• _What is required_
Write the next part of the passage on robo advisors and investment fees, starting after its last sentence.

Investment management has been a great business for big banks and specialty money managers like hedge funds. Successful hedge funds can gain as much as 20% of their clients’ profits, as well as an annual charge for their services. Robo Advisors offer very similar services, but at much lower costs.
By the end of the year, a hedge fund client can end paying more than a quarter of their returns in fees, which is quite pricey for investment management. Investment firms that deal with the general public tend to be a bit cheaper, but most mutual funds lag the major indices in terms of performance.
Why Trust a Robo Advisor?
The simple fact is that over time, the vast majority of investment products don’t produce great returns. The seminal text “A Random Walk Down Wall St.” by Burton G. Malkiel explains that in most cases, money that is managed by investment funds tends to produce lower returns than simply buying a broad index like the S&P 500.
Following Mr. Malkiel’s logic, the best way to invest is to buy a wide range of equities for as cheaply as possible. Of course, Mr. Malkiel’s ideas aren’t true in a holistic sense. There are speculators out there like George Soros who can spank the market, but most people can’t get a person like Mr. Soros to manage their money!

• _Information provided_
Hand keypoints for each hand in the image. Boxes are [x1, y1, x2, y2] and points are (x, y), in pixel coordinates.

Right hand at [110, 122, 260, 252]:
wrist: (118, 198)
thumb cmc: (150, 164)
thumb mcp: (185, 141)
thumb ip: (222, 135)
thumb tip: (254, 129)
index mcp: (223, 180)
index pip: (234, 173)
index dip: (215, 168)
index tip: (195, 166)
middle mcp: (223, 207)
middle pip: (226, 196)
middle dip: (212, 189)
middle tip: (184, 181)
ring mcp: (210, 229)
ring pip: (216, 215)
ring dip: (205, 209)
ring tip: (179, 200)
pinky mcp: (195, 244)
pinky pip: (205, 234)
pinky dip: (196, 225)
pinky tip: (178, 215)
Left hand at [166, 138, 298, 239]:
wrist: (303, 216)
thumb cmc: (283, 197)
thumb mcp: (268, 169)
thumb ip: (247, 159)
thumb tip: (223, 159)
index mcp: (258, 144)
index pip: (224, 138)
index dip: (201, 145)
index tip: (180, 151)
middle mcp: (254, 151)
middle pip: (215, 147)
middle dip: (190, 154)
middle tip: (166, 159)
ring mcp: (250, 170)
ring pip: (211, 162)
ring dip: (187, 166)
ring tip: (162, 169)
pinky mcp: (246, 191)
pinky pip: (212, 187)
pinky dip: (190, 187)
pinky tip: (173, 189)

==

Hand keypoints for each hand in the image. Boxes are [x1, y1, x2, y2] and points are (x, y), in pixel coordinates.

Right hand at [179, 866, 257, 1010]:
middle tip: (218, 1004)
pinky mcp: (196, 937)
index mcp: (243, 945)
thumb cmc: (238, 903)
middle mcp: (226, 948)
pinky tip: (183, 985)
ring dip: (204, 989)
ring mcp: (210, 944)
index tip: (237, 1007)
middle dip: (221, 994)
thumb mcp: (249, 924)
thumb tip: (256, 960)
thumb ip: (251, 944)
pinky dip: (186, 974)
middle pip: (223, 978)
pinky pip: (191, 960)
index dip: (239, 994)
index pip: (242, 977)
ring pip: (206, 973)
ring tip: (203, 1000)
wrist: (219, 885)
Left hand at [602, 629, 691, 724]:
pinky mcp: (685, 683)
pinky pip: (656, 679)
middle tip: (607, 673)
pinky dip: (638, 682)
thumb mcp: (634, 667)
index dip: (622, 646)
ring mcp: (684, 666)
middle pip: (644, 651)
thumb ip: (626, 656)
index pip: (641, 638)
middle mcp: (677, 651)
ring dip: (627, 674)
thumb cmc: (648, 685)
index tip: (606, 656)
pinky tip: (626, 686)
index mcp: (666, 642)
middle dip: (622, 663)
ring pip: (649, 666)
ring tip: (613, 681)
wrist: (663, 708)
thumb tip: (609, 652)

• _Response below_
Ideas like Mr. Malkiel’s helped to launch the mutual fund revolution, and then later the shift to Estrange Traded Funds (ETFs). Today a person can buy a broad index of stocks on the cheap, but this isn’t enough for the vast majority of investors. Most people want to hold a mix of debt and equity, and also concentrate their money in specific places geographically.
The new class of Robo Advisors helps people to create specific portfolios, or invest with some form of strategy or goal (like algorithmic trading or Socially Responsible Investing ‘SRI’). In the same way, there isn’t a ‘one size fits all’ to investment management, there are numerous Robo Advisors available today.
Strip Out the Human Factor
If you follow the financial markets, you might know that how retail investors buy and sell assets is used an indicator of what not to do. The idea is: in most cases, retail investors get it wrong. The smart money wants to see how many suckers are coughing up their stocks on the cheap (after a big fall), so they can snap them up.
It might sound a little harsh, but it is true that people can be their own worst enemy when it comes to money. Humans are emotional creatures. Many people let their emotions run their personal lives, including the investment decisions they make.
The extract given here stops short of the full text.